___ EXTRACTED DATA ___
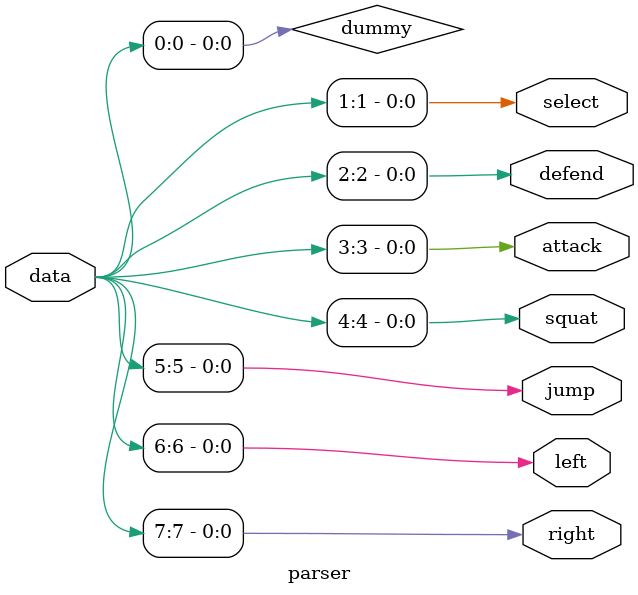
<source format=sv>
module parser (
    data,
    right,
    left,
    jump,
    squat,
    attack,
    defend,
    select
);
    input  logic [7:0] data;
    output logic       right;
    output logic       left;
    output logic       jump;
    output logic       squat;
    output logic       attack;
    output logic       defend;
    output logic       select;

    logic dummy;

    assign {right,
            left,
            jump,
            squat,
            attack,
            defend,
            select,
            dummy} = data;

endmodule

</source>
___
___ EXTRACTED DATA ___
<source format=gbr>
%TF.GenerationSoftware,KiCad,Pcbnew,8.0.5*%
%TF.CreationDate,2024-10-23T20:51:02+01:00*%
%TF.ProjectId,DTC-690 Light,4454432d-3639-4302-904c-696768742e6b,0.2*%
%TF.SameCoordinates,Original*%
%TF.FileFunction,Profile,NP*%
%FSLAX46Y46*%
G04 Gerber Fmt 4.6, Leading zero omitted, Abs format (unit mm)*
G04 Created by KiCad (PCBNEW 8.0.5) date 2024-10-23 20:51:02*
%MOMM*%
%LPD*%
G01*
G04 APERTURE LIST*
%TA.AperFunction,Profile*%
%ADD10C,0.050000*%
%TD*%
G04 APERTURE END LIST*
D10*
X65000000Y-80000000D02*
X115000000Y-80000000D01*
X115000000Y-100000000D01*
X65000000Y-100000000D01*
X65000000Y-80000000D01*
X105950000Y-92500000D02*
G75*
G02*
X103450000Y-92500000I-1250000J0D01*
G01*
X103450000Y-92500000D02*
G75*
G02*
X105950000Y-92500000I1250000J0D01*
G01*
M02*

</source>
___
Show all lines from the listing above in which "output" appears.

    output logic       right;
    output logic       left;
    output logic       jump;
    output logic       squat;
    output logic       attack;
    output logic       defend;
    output logic       select;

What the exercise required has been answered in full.